Sometimes it’s almost impossible to understand things people do and why.
These may be actions taken or even glaring omissions. Some behavior just seems unforgivable.
When you glimpse inside most families many such events are often visible. But sadly, equally incomprehensible behavior is often present in the workplace, too.
The more shocking or radical the act, the more important it is to understand and/or correct.
Many times our superficial observations offer insufficient clues. And worse, reports and surrounding insights available do little to explain an event or illuminate its root cause.
When I’ve run into such circumstances in the past I’ve always found one piece of homespun wisdom invaluable in getting me to the heart of the matter.
Many years ago I learned the expression, “All bad behavior is based in insecurity.” I originally heard this from a seasoned manager.

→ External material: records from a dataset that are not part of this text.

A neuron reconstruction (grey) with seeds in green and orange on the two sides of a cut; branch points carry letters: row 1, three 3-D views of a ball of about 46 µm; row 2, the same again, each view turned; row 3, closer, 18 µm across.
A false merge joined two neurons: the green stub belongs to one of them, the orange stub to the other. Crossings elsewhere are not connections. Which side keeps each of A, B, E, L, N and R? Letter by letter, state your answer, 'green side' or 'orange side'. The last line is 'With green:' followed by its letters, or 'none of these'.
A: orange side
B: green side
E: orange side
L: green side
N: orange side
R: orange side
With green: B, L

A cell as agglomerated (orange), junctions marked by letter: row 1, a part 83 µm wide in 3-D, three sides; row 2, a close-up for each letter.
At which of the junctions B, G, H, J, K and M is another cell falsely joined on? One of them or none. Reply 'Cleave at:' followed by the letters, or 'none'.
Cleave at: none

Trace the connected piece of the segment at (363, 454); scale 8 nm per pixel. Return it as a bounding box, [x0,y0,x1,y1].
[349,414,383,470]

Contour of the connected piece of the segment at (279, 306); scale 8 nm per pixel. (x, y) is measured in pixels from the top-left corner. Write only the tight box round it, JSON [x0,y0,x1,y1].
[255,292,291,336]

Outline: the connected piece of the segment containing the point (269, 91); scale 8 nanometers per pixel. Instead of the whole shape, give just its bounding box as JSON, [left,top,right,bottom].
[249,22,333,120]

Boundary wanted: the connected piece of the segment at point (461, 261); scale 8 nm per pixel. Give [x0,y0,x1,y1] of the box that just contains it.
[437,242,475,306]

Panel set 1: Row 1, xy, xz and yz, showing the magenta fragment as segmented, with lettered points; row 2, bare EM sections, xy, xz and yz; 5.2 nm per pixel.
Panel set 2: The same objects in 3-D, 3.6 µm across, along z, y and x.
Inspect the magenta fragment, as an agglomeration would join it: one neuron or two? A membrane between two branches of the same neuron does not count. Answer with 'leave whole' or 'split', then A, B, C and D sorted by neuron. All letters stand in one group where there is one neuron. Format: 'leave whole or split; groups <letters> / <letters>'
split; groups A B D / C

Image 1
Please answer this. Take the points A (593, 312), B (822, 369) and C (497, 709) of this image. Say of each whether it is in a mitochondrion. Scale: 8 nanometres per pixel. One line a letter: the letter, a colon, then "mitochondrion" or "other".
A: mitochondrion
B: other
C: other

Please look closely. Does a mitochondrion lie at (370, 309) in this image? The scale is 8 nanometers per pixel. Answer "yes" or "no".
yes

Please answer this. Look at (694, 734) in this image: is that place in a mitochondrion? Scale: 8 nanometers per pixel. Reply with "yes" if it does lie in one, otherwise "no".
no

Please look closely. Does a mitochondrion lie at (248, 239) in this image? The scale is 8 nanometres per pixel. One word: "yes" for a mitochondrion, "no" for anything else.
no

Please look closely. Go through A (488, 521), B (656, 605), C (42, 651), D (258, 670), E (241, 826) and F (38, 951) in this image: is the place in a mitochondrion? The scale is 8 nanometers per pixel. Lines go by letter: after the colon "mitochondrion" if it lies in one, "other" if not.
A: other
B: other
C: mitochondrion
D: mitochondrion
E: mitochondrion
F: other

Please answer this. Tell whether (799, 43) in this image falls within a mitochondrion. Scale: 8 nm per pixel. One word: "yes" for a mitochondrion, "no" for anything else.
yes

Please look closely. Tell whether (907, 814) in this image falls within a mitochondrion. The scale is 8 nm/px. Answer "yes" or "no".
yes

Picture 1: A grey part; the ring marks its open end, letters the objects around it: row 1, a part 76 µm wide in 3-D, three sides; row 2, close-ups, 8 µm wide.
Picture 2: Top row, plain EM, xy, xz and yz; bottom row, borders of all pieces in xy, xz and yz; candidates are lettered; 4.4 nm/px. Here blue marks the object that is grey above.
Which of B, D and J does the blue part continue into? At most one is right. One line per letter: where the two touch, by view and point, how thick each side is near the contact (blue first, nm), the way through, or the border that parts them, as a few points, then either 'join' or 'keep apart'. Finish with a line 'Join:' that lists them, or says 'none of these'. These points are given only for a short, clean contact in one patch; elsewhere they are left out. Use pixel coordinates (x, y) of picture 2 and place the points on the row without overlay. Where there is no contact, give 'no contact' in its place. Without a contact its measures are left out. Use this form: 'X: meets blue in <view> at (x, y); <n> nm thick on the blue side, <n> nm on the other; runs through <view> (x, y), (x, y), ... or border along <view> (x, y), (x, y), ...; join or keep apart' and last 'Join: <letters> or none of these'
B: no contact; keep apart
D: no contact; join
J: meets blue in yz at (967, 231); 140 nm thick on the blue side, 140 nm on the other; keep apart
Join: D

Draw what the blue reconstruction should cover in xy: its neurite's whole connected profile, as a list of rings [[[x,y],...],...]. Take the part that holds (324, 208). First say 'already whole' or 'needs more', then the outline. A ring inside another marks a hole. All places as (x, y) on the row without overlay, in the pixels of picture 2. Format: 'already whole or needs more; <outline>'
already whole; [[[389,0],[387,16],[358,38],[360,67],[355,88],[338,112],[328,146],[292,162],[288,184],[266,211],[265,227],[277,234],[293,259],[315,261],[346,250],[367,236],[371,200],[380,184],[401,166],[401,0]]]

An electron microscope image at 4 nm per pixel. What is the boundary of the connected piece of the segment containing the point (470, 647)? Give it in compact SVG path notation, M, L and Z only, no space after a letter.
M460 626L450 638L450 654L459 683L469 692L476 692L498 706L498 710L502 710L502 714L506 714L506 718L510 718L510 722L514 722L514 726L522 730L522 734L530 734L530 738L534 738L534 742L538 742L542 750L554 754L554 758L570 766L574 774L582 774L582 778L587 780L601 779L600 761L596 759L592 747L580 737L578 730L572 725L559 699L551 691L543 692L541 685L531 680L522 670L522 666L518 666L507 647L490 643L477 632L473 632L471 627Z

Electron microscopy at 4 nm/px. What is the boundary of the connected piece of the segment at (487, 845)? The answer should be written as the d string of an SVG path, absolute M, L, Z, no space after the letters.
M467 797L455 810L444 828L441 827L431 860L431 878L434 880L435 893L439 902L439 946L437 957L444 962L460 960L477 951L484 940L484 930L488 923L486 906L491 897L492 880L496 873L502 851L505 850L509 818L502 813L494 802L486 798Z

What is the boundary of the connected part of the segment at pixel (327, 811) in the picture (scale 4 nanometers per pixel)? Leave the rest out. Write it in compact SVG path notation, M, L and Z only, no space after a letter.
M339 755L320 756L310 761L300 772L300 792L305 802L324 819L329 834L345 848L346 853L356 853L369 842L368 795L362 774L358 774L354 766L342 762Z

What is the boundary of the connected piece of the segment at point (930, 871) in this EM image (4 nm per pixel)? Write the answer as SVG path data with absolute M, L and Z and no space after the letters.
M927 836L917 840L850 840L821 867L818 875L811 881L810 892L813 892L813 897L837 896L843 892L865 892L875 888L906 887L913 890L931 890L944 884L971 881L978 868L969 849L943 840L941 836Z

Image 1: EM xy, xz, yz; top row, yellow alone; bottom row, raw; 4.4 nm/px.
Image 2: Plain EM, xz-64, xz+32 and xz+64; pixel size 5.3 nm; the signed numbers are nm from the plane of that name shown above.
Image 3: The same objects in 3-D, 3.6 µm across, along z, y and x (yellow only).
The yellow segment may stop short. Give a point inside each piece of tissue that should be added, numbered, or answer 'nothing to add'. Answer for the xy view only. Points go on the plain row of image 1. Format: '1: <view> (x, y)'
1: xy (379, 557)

I’ve never really convinced myself of its true origins; but no matter.
Perhaps you have seen more recent, interesting variations and derivatives of this theme:
- “The hallmark of insecurity is bravado”
Brandon Sanderson
- “Most bad behavior comes from insecurity”
Debra Winger
- “I’m interested in the fact that the less secure a man is, the more likely he is to have extreme prejudice”
Clint Eastwood
I still prefer my original version when I’m faced with insufficient facts to explain unfortunate events. It causes me to look from a different angle and quickly perceive the likely root of bad behavior on display.
All people have insecurities. It is the nature of being human.
So inevitably, we should expect everyone will exhibit bad behavior eventually.
When an individual makes such an exhibition (or alternatively fails to take proper and expected action) their insecurities are invariably on show.
If you approach deciphering a confusing behavior with this in mind it will cause you to ask:
- “What is the insecurity that explains this person’s action?”
Likely candidates invariably spring to mind, even more so the greater your existing knowledge of the individual.
The worse the behavior, the more glaring is the insecurity. Just step back and look. Once you spot the insecurity past events are explained and future sensitivities can be managed.
Understanding someone’s problems enhances your ability to empathize and provide practical support if it’s required. At the very least your enhanced awareness allows you to better adjust your own relationship appropriately and advise/guide others.